**TO DO**
Each line of the data must reappear exactly in your answer, with no images included.

**Page-level text extractions**

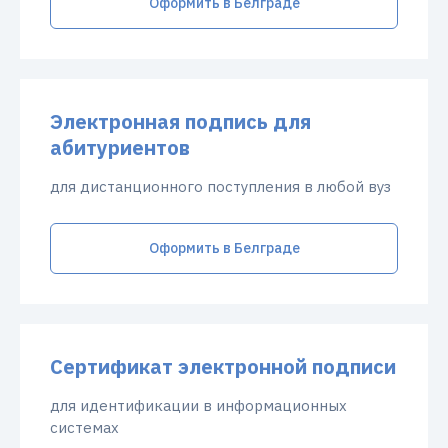
Оформить в Белграде
Электронная подпись для
абитуриентов
для дистанционного поступления в любой вуз
Оформить в Белграде
Сертификат электронной подписи
для идентификации в информационных
системах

**RESPONSE BELOW**
Оформить в Белграде
Электронная подпись для
абитуриентов
для дистанционного поступления в любой вуз
Оформить в Белграде
Сертификат электронной подписи
для идентификации в информационных
системах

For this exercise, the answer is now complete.